7. La garantie prévue par les dispositions précitées ne peut être invoquée que pour contester les rehaussements d’impositions auxquels procède l’administration. Dès lors la SAS A Piattatella ne peut se prévaloir des instructions publiées au bulletin officiel des impôts pour contester le refus de l’administration de faire droit à ses demandes tendant au bénéfice du crédit d’impôt institué par les dispositions de l’article 244 quater E du code général des impôts.
8. Il résulte de ce qui précède que la société requérante n’est pas fondée à demander le remboursement du crédit d’impôt pour investissement en Corse au titre des investissements qu’elle a réalisés au cours de son exercice clos le 31 décembre 2021.
9. Par suite, La requête de la SAS A Piattatella doit être rejetée en toutes ses conclusions.
D É C I D E :
Article 1er : La requête de la SAS A Piattatella est rejetée.
Article 2 : Le présent jugement sera notifié à la SAS A Piattatella et au directeur départemental des finances publiques de la Haute-Corse.
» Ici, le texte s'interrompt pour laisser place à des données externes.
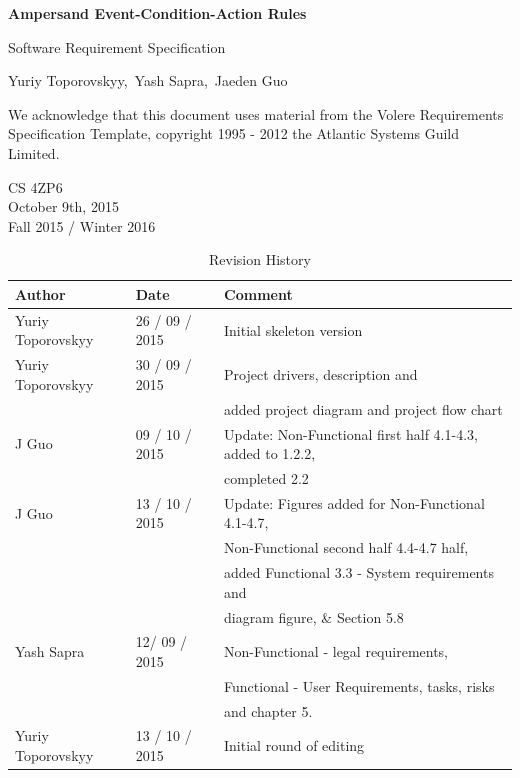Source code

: \documentclass[12pt]{report}
\begin{document}
\begin{titlepage}\begin{center}
\thispagestyle{empty} %

\vspace*{1cm}

{\Huge\textbf{Ampersand Event-Condition-Action Rules}}

\vspace{0.5cm}
{\Large Software Requirement Specification 
	

\vspace{1.5cm}
Yuriy Toporovskyy,\ Yash Sapra,\ Jaeden Guo}
\vfill

We acknowledge that this document uses material from the Volere Requirements
Specification Template, copyright 1995 - 2012 the Atlantic Systems Guild
Limited.

\vspace{0.8cm}
\end{center}
CS 4ZP6 \\
October 9th, 2015 \\ 
Fall 2015 / Winter 2016 
\end{titlepage}


\begin{table}[ht!]\begin{center}
\caption{Revision History}  
\begin{tabular}{|l|l|l|}\hline
\textbf{Author} & \textbf{Date} & \textbf{Comment} \\\hline 
Yuriy Toporovskyy & 26 / 09 / 2015 & Initial skeleton version \\\hline
Yuriy Toporovskyy & 30 / 09 / 2015 & Project drivers, description and \\ & & 
added project diagram and project flow chart \\\hline
J Guo & 09 / 10 / 2015 & Update: Non-Functional first half 4.1-4.3, added to 
1.2.2, \\ & & completed 2.2 \\\hline
J Guo & 13 / 10 / 2015 & Update: Figures added for Non-Functional 4.1-4.7,  \\ 
& & 
Non-Functional second half 4.4-4.7 half, \\ & & added Functional 3.3 - System 
requirements  and \\ 
& & diagram figure, \& Section 5.8 \\\hline
Yash Sapra &  12/ 09 / 2015 & Non-Functional - legal requirements, \\ & & Functional - User 
Requirements, tasks, risks \\ & & and chapter 5.
\\\hline
Yuriy Toporovskyy & 13 / 10 / 2015 & Initial round of editing \\\hline
\end{tabular}
\end{center}\end{table}
\end{document}
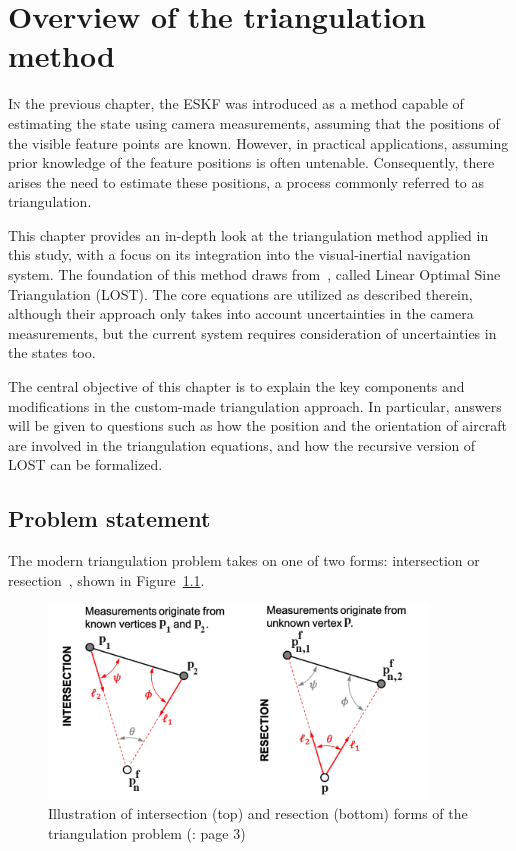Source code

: \chapter{Overview of the triangulation method}\label{chap:LOST}

\lettrine{I}{n} the previous chapter, the ESKF was introduced as a method capable of estimating the state using camera measurements, assuming that the positions of the visible feature points are known. However, in practical applications, assuming prior knowledge of the feature positions is often untenable. Consequently, there arises the need to estimate these positions, a process commonly referred to as triangulation.

This chapter provides an in-depth look at the triangulation method applied in this study, with a focus on its integration into the visual-inertial navigation system. The foundation of this method draws from~\cite{absolute-triangulation}, called Linear Optimal Sine Triangulation (LOST). The core equations are utilized as described therein, although their approach only takes into account uncertainties in the camera measurements, but the current system requires consideration of uncertainties in the states too.

The central objective of this chapter is to explain the key components and modifications in the custom-made triangulation approach. In particular, answers will be given to questions such as how the position and the orientation of aircraft are involved in the triangulation equations, and how the recursive version of LOST can be formalized.\@

\section{Problem statement}

The modern triangulation problem takes on one of two forms: intersection or resection~\cite{ResectionInSurvey_1918}, shown in Figure~\ref{fig:intersec-resec}.

\begin{figure}[!ht]
    \centering
    \includegraphics[width=0.9\textwidth]{figures/intersec-resec.png}
    \caption{Illustration of intersection (top) and resection (bottom) forms of the triangulation problem (\cite{absolute-triangulation}: page 3)}\label{fig:intersec-resec}
\end{figure}

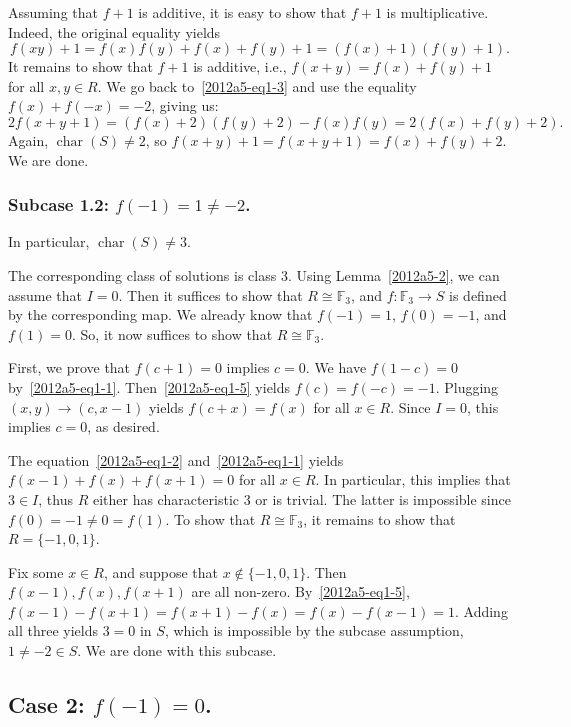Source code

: \documentclass{article}
\newcommand{\F}{\mathbb{F}}
\DeclareMathOperator{\rchar}{char}
\begin{document}
Assuming that $f + 1$ is additive, it is easy to show that $f + 1$ is multiplicative.
Indeed, the original equality yields
\[ f(xy) + 1 = f(x) f(y) + f(x) + f(y) + 1 = (f(x) + 1)(f(y) + 1). \]
It remains to show that $f + 1$ is additive, i.e., $f(x + y) = f(x) + f(y) + 1$ for all $x, y \in R$.
We go back to~\eqref{2012a5-eq1-3} and use the equality $f(x) + f(-x) = -2$, giving us:
\[ 2 f(x + y + 1) = (f(x) + 2) (f(y) + 2) - f(x) f(y) = 2 (f(x) + f(y) + 2). \]
Again, $\rchar(S) \neq 2$, so $f(x + y) + 1 = f(x + y + 1) = f(x) + f(y) + 2$.
We are done.


\subsubsection*{Subcase 1.2: $f(-1) = 1 \neq -2$.}

In particular, $\rchar(S) \neq 3$.

The corresponding class of solutions is class 3.
Using Lemma~\ref{2012a5-2}, we can assume that $I = 0$.
Then it suffices to show that $R \cong \F_3$, and $f : \F_3 \to S$ is defined by the corresponding map.
We already know that $f(-1) = 1$, $f(0) = -1$, and $f(1) = 0$.
So, it now suffices to show that $R \cong \F_3$.

First, we prove that $f(c + 1) = 0$ implies $c = 0$.
We have $f(1 - c) = 0$ by~\eqref{2012a5-eq1-1}.
Then~\eqref{2012a5-eq1-5} yields $f(c) = f(-c) = -1$.
Plugging $(x, y) \to (c, x - 1)$ yields $f(c + x) = f(x)$ for all $x \in R$.
Since $I = 0$, this implies $c = 0$, as desired.

The equation~\eqref{2012a5-eq1-2} and~\eqref{2012a5-eq1-1} yields $f(x - 1) + f(x) + f(x + 1) = 0$ for all $x \in R$.
In particular, this implies that $3 \in I$, thus $R$ either has characteristic $3$ or is trivial.
The latter is impossible since $f(0) = -1 \neq 0 = f(1)$.
To show that $R \cong \F_3$, it remains to show that $R = \{-1, 0, 1\}$.

Fix some $x \in R$, and suppose that $x \notin \{-1, 0, 1\}$.
Then $f(x - 1), f(x), f(x + 1)$ are all non-zero.
By~\eqref{2012a5-eq1-5}, $f(x - 1) - f(x + 1) = f(x + 1) - f(x) = f(x) - f(x - 1) = 1$.
Adding all three yields $3 = 0$ in $S$, which is impossible by the subcase assumption, $1 \neq -2 \in S$.
We are done with this subcase.



\newpage

\subsection*{Case 2: $f(-1) = 0$.}
\end{document}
Délibéré après l’audience du 11 avril 2025, où siégeaient :
— Mme Anne Baux, présidente ;
— M. Jan Martin, premier conseiller ;
— Mme Nathalie Sadat, conseillère.
Rendu public par mise à disposition au greffe le 6 mai 2025.
La rapporteure,
Signé
N. SADATLa présidente,
Signé
A. BAUX
La greffière,
Signé
R. ALFONSI
La République mande et ordonne au ministre de l’économie, des finances et de la souveraineté industrielle et numérique, en ce qui le concerne ou à tous commissaires de justice à ce requis en ce qui concerne les voies de droit commun contre les parties privées, de pourvoir à l’exécution de la présente décision.